Report how many of the lines below contain the string "have". Respond with the number alone.

[Extracted records]
▶

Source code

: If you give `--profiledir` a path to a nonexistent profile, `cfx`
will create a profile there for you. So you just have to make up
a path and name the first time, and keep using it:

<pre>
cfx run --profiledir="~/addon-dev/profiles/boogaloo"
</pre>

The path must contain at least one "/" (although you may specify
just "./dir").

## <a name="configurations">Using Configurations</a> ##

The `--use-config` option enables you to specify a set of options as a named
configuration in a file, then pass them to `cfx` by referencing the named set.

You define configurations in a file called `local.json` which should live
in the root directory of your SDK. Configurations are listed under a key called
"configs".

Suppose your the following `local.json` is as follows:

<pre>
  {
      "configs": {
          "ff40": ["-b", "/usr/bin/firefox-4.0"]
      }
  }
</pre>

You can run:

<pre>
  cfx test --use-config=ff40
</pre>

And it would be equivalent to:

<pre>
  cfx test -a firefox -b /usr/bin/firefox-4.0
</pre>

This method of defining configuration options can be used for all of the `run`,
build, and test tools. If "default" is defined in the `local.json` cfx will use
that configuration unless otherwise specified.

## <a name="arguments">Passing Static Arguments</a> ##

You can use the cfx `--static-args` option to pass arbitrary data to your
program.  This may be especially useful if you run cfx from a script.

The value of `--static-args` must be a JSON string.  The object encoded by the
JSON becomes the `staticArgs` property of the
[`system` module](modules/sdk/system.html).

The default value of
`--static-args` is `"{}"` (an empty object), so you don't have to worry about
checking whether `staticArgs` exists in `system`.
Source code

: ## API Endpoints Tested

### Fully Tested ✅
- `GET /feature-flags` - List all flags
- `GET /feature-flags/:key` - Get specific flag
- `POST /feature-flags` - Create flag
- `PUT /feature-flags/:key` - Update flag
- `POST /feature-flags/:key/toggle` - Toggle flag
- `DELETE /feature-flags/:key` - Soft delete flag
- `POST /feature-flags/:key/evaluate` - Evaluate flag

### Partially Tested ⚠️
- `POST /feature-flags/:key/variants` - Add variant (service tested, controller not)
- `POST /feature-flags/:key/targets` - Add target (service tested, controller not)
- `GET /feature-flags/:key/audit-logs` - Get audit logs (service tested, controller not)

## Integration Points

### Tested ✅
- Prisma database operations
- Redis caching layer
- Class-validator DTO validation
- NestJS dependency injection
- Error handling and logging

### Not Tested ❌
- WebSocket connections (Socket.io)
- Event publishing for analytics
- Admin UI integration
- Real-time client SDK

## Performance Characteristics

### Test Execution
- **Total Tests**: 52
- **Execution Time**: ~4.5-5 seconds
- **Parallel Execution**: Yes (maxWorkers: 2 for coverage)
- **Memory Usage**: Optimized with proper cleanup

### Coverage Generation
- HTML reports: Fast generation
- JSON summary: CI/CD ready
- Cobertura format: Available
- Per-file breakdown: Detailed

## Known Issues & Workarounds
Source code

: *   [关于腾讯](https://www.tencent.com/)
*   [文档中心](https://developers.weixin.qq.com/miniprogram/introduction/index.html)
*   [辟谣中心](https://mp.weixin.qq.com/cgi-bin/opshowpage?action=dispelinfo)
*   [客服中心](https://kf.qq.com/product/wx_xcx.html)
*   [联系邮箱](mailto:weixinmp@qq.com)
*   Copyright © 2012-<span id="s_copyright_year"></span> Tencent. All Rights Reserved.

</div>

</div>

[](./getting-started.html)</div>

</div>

◀

- Task response: 2